--- TASK INPUTS Enclosed Below ---

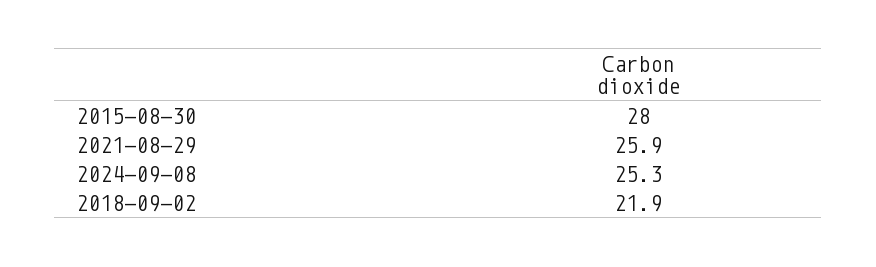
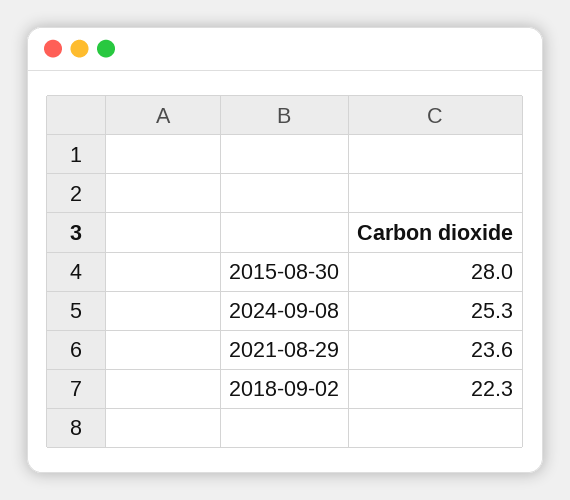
  {
    "2015-08-30": 28,
-   "2021-08-29": 25.9,
+   "2021-08-29": 23.6,
    "2024-09-08": 25.3,
-   "2018-09-02": 21.9
+   "2018-09-02": 22.3
  }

--- End of Enclosed TASK INPUTS ---

_PROBLEM TO WORK ON_
Retype all entries exactly, without the images.

_EXERCISE OUTPUT_
  {
    "2015-08-30": 28,
-   "2021-08-29": 25.9,
+   "2021-08-29": 23.6,
    "2024-09-08": 25.3,
-   "2018-09-02": 21.9
+   "2018-09-02": 22.3
  }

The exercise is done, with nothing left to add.